Under US sequestration proposals, the National Institute of Health (NIH) alone would lose $2.8bn in funding; the National Science Foundation, nearly $600m.

Science’s dark day

The American Association for the Advancement of Science emphasises that such cuts are not only tragic for science, but bad for an economy whose growth is driven by science and technology advancements.

“In the near term, we’re talking about job loss,” says Steve J Fluharty, senior vice-provost for research at the University of Pennsylvania, where the research portfolio for 2012 was $900m, $540m of which came from the NIH for research in science, medicine and engineering.

In the long term, he sees such cuts impacting discoveries that improve the ability to both treat and ultimately prevent disease. “We’re talking about dramatically reducing the rate of discovery and innovation in this country, which has traditionally been the lifeblood of our economy,” he says.

Rick L Weddle, president of the International Association of Science Parks, worries that funding reductions for basic research will have a significant long-term impact. “Short-term earnings pressures on companies, combined with the difficulty in sustaining a pipeline of intellectual property that has commercial value, means that less basic research will occur,” he says. “In the long run, productivity will suffer and profitability will be damaged.”

Mr Weddle sees the belief that manufacturing can be offshored without a long-term impact as nothing short of folly. “Much actual R&D happens on the shop floor. As manufacturing goes, so ultimately goes R&D,” he says. According to ITIF, US multinational corporations increased their investment in R&D overseas seven times faster than in the US.

“We used to see manufacturing going overseas and the R&D staying in the US,” says Mr Ezell. “But now R&D is going offshore and manufacturing [leaving] behind it.”

Offshore migration

PepsiCo, the world’s second largest soft-drink maker, is a case in point. Last year, it opened its largest research centre outside the US in China in an attempt to boost sales there. General Motors is another example of this trend. Last November, it unveiled its latest global research centre in China, where it hopes to take advantage of the country's vast supply of engineering graduates to drive its development of a new generation of electric vehicles.

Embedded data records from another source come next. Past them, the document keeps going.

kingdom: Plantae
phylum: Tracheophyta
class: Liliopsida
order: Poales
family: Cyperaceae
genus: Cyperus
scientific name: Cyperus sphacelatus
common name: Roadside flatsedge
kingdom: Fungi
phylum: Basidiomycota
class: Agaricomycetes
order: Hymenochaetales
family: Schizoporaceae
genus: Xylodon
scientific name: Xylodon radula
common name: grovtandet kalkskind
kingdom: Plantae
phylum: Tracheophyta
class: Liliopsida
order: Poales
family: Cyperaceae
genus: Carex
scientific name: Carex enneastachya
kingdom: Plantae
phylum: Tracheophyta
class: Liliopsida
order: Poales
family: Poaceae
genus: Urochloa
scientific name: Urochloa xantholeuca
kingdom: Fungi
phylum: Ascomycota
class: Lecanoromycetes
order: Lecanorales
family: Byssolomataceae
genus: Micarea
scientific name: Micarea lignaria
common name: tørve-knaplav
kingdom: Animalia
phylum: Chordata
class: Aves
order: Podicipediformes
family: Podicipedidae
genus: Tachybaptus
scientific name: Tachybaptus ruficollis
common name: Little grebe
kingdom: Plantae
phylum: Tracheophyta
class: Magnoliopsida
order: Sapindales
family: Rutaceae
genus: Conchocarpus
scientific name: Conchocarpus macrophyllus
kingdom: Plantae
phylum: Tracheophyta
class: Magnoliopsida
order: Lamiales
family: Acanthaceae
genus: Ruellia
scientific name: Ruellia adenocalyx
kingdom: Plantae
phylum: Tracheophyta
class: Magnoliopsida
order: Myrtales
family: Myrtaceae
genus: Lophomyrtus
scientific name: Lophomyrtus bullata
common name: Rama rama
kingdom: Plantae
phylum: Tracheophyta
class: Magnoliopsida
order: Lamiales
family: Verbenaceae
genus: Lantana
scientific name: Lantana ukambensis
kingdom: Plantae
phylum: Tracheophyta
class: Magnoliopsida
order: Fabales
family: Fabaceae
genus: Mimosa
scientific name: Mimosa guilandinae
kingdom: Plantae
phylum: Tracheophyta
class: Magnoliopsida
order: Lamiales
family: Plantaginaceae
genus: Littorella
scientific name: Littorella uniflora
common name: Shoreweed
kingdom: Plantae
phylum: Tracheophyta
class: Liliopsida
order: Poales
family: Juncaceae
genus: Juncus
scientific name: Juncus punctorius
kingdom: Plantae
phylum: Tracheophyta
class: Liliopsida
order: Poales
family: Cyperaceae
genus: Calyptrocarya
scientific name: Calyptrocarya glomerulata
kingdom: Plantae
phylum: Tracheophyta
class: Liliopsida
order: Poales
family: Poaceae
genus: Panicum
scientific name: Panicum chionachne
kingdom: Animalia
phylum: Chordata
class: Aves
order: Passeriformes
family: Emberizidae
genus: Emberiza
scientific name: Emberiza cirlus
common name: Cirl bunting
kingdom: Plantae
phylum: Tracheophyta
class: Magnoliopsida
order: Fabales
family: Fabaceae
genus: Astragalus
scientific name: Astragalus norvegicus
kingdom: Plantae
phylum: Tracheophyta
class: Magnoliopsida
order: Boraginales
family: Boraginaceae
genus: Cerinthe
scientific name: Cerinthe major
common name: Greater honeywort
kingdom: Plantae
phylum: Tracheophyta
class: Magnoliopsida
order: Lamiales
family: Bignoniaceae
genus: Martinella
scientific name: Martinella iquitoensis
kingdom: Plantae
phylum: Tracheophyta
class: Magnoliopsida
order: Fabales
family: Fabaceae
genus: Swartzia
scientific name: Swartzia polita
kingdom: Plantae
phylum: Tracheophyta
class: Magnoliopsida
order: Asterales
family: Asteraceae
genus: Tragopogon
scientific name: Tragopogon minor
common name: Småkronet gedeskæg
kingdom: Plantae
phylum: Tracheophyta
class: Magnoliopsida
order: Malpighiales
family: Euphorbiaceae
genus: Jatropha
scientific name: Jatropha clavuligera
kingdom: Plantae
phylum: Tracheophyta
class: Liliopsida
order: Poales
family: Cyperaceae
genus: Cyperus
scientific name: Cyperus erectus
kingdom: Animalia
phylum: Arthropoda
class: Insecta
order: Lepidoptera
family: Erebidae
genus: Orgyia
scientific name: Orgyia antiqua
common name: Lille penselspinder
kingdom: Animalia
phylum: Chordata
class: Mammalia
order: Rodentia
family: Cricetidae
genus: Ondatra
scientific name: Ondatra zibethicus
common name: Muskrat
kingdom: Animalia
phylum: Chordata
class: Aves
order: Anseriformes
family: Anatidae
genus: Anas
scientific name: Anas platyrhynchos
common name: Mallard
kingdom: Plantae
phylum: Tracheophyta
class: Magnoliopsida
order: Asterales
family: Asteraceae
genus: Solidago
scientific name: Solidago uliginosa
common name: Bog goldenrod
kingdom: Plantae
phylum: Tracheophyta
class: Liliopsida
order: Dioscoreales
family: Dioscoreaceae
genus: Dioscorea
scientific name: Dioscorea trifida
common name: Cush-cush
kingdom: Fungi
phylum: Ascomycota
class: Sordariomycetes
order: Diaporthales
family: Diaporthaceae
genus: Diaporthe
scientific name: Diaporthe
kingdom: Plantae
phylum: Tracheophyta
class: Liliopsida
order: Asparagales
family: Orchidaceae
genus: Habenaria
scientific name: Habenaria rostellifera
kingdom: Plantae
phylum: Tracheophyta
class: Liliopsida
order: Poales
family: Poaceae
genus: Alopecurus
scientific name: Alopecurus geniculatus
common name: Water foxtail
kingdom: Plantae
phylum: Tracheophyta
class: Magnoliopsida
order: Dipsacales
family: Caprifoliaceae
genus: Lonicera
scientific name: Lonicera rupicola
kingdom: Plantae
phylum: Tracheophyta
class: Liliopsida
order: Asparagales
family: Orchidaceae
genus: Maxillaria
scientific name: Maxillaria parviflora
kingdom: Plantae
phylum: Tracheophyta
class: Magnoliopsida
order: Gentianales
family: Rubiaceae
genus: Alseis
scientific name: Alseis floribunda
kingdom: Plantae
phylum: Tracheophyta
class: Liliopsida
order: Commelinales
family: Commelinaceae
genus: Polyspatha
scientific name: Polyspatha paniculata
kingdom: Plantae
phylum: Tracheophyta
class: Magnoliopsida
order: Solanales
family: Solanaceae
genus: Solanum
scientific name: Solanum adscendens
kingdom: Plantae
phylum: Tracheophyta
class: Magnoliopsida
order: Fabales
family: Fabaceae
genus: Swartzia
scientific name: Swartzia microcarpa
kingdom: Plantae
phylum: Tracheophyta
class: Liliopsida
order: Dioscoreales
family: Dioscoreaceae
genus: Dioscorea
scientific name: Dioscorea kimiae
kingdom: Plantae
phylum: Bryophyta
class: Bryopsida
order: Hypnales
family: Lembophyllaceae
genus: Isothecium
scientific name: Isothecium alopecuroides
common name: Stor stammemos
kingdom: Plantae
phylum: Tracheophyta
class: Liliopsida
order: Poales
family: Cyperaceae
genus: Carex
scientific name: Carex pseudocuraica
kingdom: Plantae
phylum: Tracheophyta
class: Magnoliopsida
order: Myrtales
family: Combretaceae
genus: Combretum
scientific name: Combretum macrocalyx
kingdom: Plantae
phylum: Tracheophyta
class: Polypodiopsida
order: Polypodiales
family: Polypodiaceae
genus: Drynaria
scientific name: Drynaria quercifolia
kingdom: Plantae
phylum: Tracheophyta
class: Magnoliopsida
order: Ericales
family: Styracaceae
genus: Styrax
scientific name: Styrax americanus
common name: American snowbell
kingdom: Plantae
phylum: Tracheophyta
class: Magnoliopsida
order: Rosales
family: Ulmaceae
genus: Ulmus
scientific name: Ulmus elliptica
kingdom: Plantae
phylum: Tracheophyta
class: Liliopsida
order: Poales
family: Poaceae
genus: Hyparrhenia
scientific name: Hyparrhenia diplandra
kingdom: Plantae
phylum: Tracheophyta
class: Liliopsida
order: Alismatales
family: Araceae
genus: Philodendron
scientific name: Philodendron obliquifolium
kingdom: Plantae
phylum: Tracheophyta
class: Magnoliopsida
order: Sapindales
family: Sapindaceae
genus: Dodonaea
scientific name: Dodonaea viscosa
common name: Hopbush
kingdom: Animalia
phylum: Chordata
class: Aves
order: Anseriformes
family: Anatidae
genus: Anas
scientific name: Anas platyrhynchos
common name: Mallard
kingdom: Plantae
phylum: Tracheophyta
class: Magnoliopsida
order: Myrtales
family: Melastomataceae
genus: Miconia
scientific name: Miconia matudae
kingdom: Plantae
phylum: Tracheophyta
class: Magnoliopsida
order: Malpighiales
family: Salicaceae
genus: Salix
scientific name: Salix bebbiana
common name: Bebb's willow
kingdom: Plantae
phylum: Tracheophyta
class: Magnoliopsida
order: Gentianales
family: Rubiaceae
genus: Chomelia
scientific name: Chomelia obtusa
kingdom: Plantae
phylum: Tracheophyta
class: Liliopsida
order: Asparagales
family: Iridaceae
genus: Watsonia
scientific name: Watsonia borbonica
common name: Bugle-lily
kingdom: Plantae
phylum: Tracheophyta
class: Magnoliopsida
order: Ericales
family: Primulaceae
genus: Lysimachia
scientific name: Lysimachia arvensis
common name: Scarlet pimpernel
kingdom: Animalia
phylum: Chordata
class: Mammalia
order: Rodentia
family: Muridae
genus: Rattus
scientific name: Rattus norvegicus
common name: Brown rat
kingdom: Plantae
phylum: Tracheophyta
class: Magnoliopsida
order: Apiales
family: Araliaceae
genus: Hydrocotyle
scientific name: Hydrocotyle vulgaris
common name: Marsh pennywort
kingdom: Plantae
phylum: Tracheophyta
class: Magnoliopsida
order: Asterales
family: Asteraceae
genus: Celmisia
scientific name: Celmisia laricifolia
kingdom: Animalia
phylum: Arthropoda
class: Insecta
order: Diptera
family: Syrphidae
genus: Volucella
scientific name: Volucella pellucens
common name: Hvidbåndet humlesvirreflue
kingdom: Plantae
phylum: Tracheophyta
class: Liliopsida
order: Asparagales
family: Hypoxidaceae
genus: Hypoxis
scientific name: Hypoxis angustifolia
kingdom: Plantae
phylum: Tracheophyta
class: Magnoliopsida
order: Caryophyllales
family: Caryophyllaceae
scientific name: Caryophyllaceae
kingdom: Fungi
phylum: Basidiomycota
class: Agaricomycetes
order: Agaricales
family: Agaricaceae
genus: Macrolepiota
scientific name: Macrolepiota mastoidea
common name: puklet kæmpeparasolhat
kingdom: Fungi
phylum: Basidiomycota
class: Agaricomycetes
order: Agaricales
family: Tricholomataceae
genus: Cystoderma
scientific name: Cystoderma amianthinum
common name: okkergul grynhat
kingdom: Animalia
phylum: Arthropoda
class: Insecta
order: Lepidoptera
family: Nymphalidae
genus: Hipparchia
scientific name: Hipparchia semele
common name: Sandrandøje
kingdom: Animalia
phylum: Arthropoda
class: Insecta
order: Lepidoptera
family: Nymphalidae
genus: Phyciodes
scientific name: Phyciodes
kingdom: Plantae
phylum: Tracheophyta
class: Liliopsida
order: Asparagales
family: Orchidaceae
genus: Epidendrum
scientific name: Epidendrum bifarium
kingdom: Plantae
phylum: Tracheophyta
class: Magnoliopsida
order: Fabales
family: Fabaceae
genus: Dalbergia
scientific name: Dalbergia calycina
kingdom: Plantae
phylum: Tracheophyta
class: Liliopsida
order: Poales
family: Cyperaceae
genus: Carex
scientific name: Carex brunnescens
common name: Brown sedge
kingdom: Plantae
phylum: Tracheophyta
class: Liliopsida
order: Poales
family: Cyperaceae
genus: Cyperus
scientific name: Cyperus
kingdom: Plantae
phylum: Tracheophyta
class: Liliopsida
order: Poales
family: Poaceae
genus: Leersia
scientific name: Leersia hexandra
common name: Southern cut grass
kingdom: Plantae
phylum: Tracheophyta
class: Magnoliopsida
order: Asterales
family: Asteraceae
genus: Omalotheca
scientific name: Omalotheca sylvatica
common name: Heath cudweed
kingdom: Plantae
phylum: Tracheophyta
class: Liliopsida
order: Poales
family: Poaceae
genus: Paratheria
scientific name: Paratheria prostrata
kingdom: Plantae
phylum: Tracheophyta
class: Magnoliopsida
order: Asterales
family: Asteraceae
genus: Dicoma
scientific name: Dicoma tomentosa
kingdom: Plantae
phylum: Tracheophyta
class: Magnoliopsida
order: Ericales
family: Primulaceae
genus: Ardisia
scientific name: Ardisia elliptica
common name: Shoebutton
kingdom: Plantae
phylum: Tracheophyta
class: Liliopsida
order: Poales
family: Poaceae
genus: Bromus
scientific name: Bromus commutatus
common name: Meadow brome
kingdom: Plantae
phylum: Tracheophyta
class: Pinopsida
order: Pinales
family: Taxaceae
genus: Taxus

Mr Weddle emphasises that China has particularly recognised that investment in R&D is necessary to build the intellectual property needed to drive productivity gains and ultimately long-term prosperity. “Other countries also recognise this fact. The growth in public funding support for research, science parks, incubators, technology cluster systems and other innovation assets illustrates this point,” says Mr Weddle.

As the US has reduced basic research funding, it has also reduced investment in other educational and innovation infrastructures that support the development of high-growth, technology-oriented economic developments.

“If these trends are sustained [in] the long term, the US will begin to lag further and further behind developing countries,” adds Mr Weddle.

European business ventures

European companies are also investing heavily in R&D centres in China, but governments are demonstrating a recognition of the importance of growing R&D at home. While the EU budget calls for cuts across the board, its next seven-year general R&D budget for 2014 to 2020, known as Horizon 2020, calls for $14bn, or 25% increases, in R&D investment.

“Germany and Sweden are doubling their R&D investments,” says Mr Ezell. “Even [the UK], which is making tough budget decisions, is investing in R&D.” The UK has just announced plans to invest $1.5bn to catapult a nationwide network of technology innovation centres.

“If the US does not make a similar move to make productive investments in future technologies and industries, US firms and the economy will fall increasingly behind. Its rate of long-term innovation will slow down and its ability to bring on new sectors like life sciences will be compromised,” says Mr Ezell.